▸ **INSTRUCTIONS FOR THE TASK**:
Look through the records below for the line holding "[32,328,57,337] -863. ->". Write it out exactly, with each following line through the line holding "[242,328,403,339] - solved".

▸ **INPUT DATA**:
───

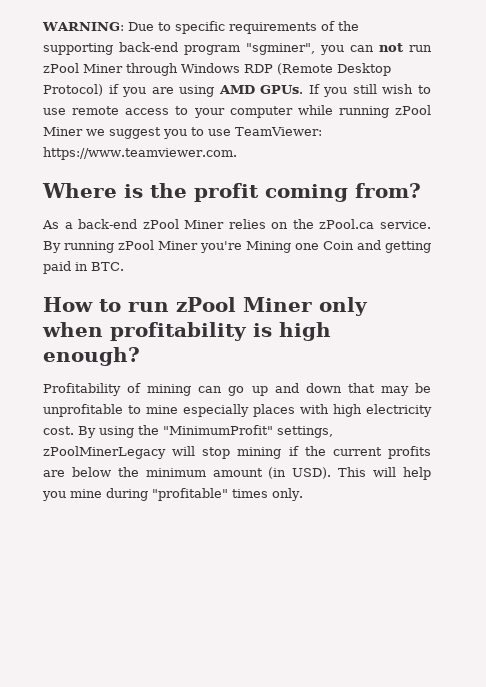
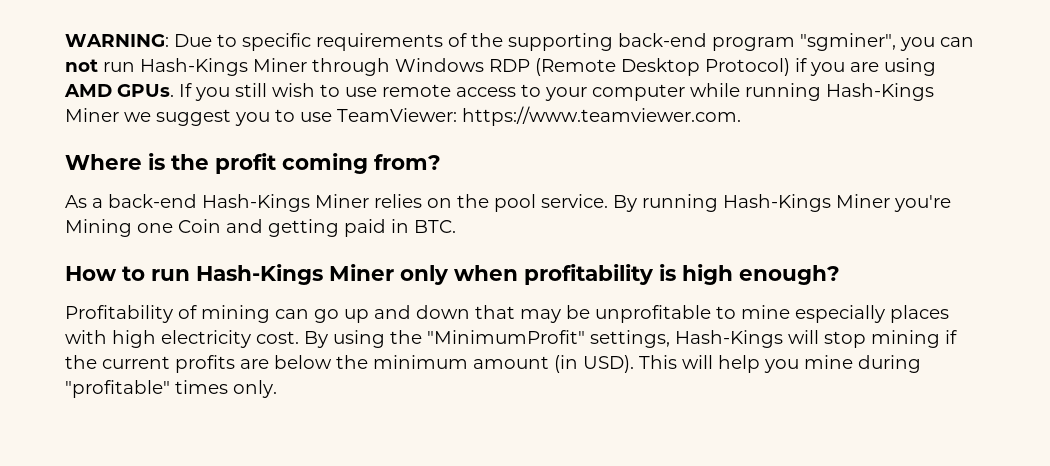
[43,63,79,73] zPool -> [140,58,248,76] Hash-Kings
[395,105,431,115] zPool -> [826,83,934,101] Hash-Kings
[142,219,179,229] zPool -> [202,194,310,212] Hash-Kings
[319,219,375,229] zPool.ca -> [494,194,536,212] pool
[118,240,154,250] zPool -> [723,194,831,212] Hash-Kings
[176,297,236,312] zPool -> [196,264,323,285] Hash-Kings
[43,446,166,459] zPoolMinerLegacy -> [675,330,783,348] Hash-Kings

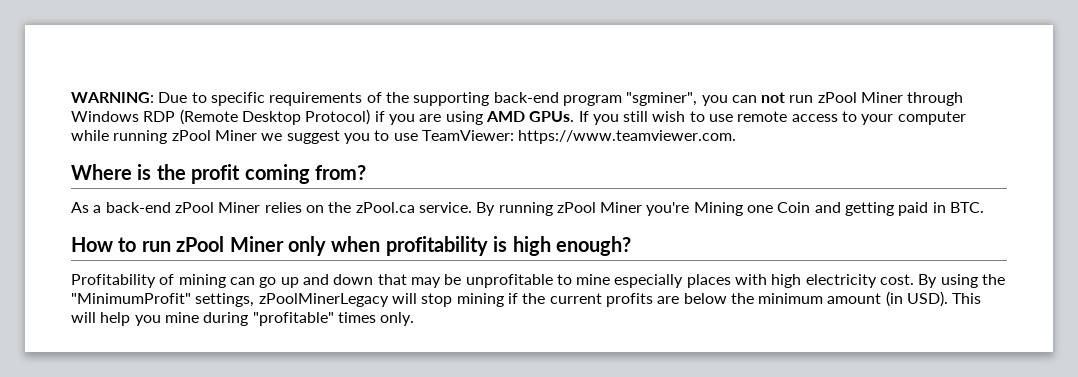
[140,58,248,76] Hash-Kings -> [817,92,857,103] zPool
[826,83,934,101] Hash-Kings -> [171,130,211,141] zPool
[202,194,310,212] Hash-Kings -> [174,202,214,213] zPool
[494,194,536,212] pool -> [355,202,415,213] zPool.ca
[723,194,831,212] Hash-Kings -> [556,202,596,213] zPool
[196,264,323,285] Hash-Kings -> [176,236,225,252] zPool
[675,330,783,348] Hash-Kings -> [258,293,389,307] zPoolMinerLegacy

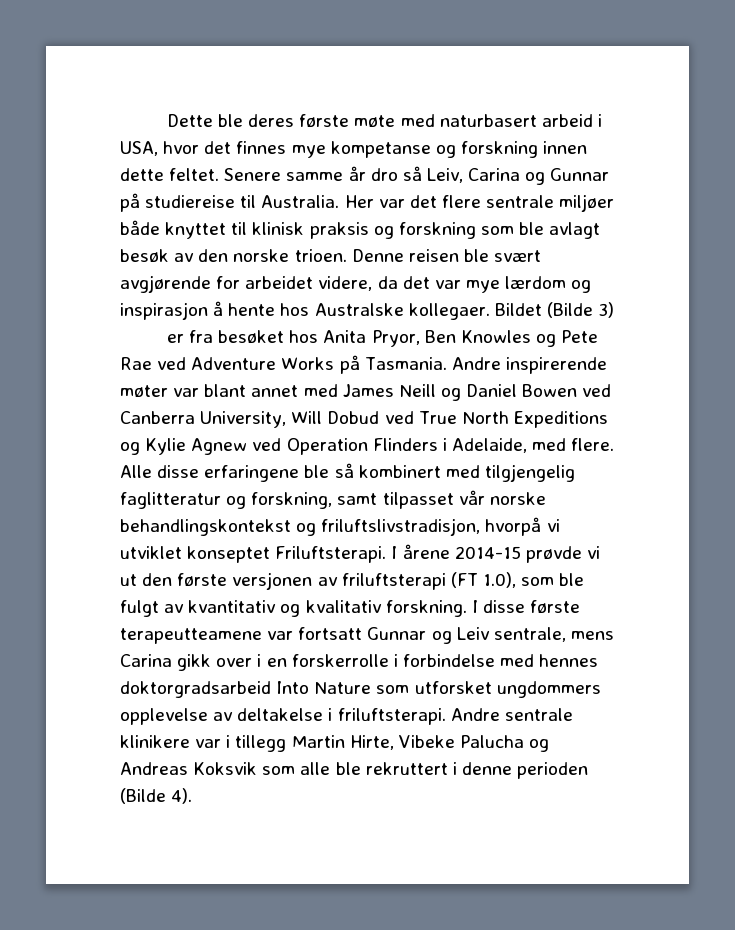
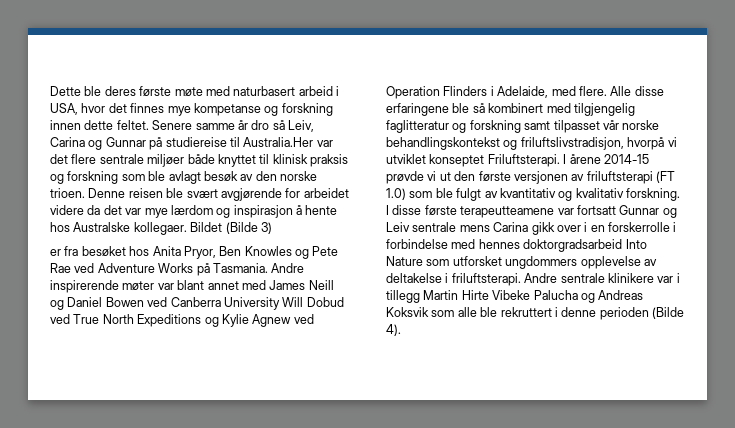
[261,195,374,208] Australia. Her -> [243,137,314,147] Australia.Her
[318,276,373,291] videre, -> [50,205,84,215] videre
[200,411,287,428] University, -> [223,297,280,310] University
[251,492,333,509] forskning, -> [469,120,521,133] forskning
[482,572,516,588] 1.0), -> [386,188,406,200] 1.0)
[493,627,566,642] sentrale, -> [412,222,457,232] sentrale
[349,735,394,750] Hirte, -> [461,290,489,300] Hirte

───

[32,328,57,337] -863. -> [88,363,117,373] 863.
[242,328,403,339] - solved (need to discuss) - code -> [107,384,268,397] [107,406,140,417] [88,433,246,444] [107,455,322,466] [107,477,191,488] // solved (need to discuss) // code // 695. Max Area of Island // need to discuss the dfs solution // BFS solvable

───

▸ **EXERCISE SOLUTION**:
[32,328,57,337] -863. -> [88,363,117,373] 863.
[242,328,403,339] - solved (need to discuss) - code -> [107,384,268,397] [107,406,140,417] [88,433,246,444] [107,455,322,466] [107,477,191,488] // solved (need to discuss) // code // 695. Max Area of Island // need to discuss the dfs solution // BFS solvable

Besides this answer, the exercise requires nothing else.